His book describes why organized crime has turned to robbing nations, especially in the developing world, of their animals and plants and how this is bringing several species to the brink of extinction. It illustrates, in words and images, how criminal networks recruit, equip and direct poachers and wildlife contraband couriers; arrange the smuggling of species and products, often involving transportation across many borders and several continents; use bribery and violence against law enforcement personnel; and the nature of the markets in which illegal-origin wildlife is being consumed. Separate chapters examine particular wildlife crime-types, such as the poaching of elephants and rhinos, the hugely profitable illicit trade in caviar, and the demand for the skins and bones of tigers which has almost eradicated them.
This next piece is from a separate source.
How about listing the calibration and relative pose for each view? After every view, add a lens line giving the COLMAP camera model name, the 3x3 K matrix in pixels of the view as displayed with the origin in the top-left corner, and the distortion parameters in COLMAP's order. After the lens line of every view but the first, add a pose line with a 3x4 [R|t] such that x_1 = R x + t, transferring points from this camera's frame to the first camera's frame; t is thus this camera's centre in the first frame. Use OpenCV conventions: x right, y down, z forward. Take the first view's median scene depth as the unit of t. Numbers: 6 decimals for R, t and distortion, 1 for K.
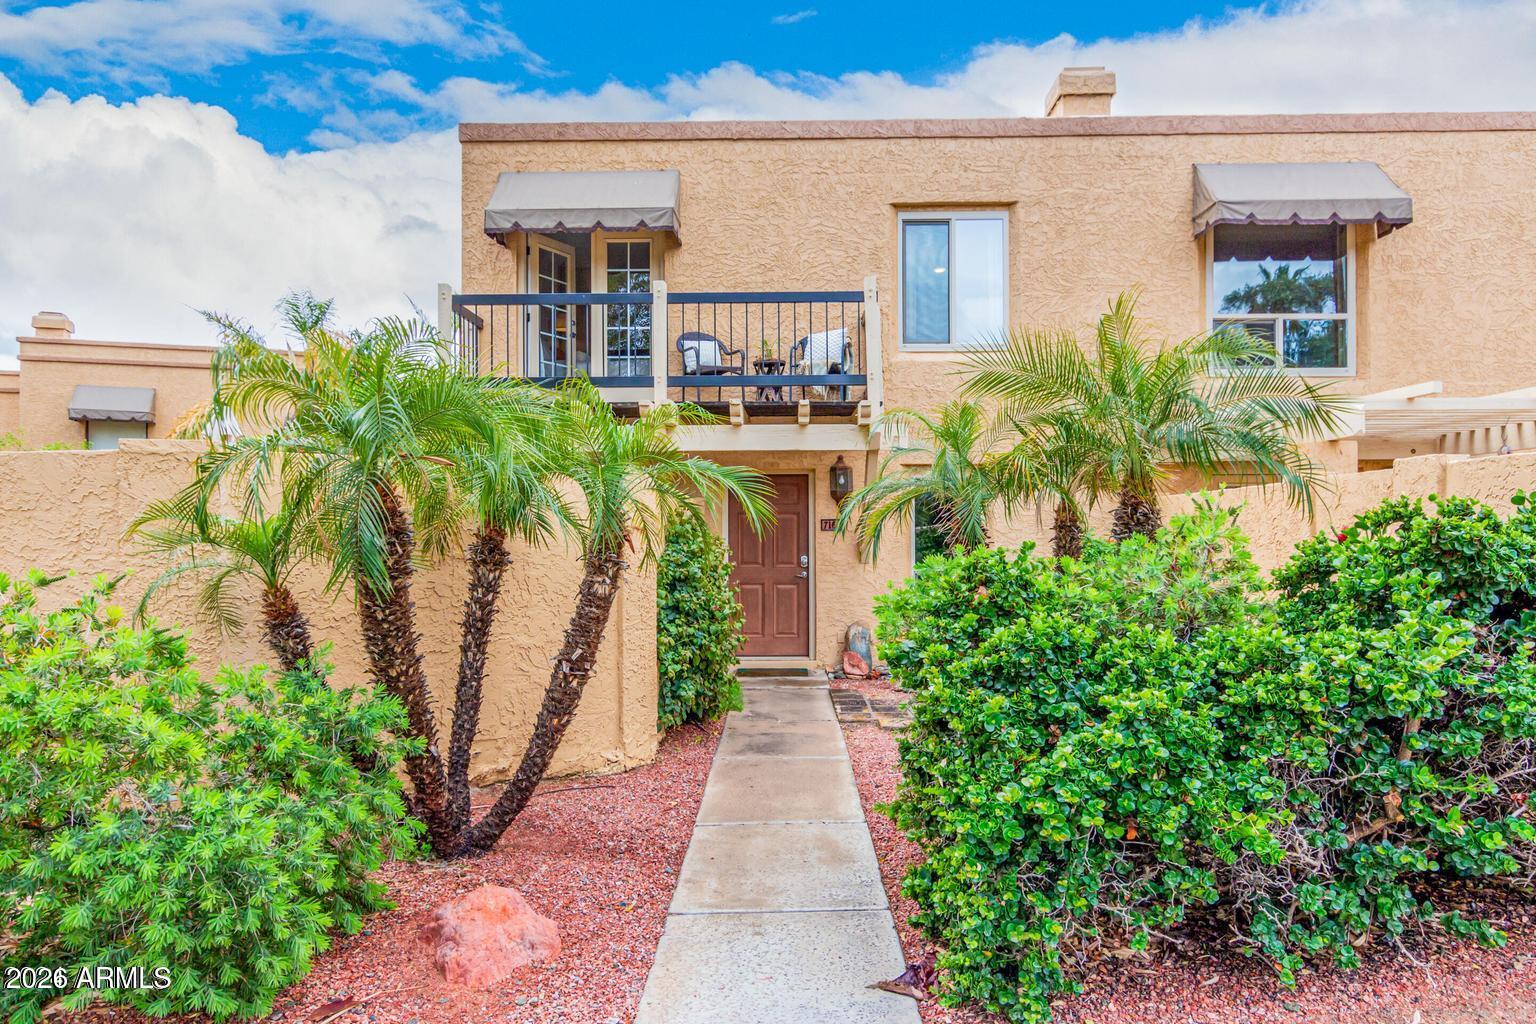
lens RADIAL K [[997.2, 0, 768.9], [0, 997.2, 516.6], [0, 0, 1]] dist [-0.002905, -0.000158]
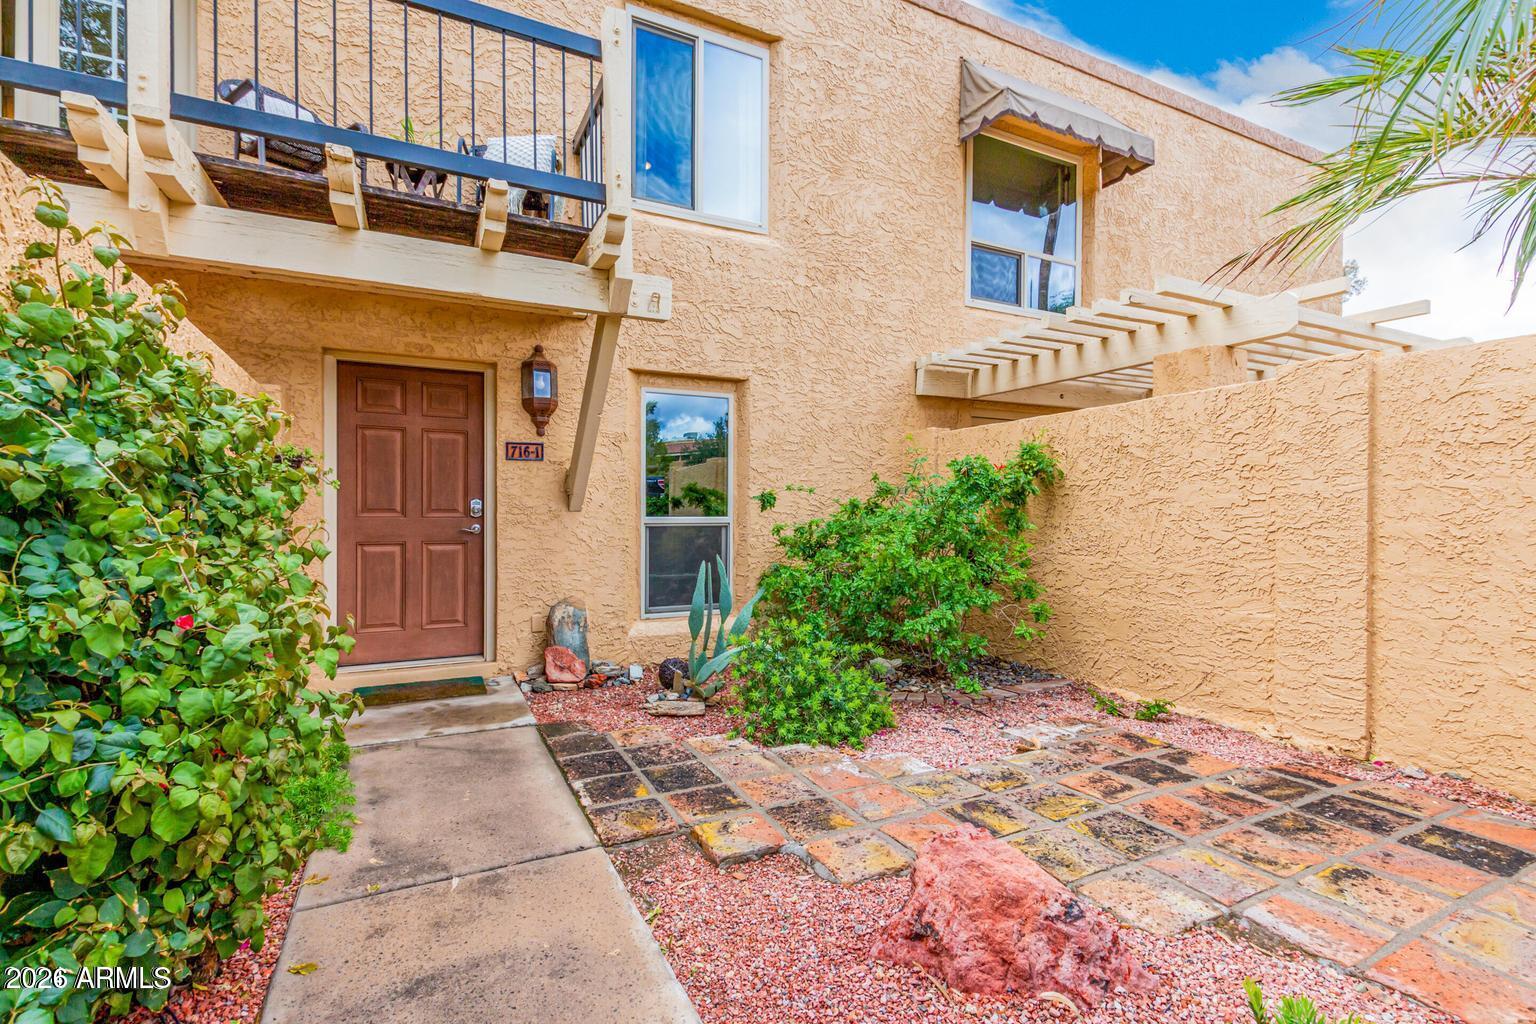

But Sellar, once described as ‘the world’s leading authority on wildlife crime’, also reflects frankly, and sometimes critically, on his service as a UN official, the way in which national law enforcement bodies are reacting to these crimes and the support provided by international agencies. He identifies what he believes are significant gaps in the current responses and suggests ways in which they might be plugged. He recounts several of his incredible experiences; visiting anti-poaching officers on the roof of the world, the Tibetan Plateau, and bizarre late-night hospitality from KGB officers.
The UN’s Lone Ranger tells of law enforcement and diplomacy. It is also the first book, written from an international perspective, about a subject that warrants much greater attention, if the world’s most threatened species are to be safeguarded for future generations.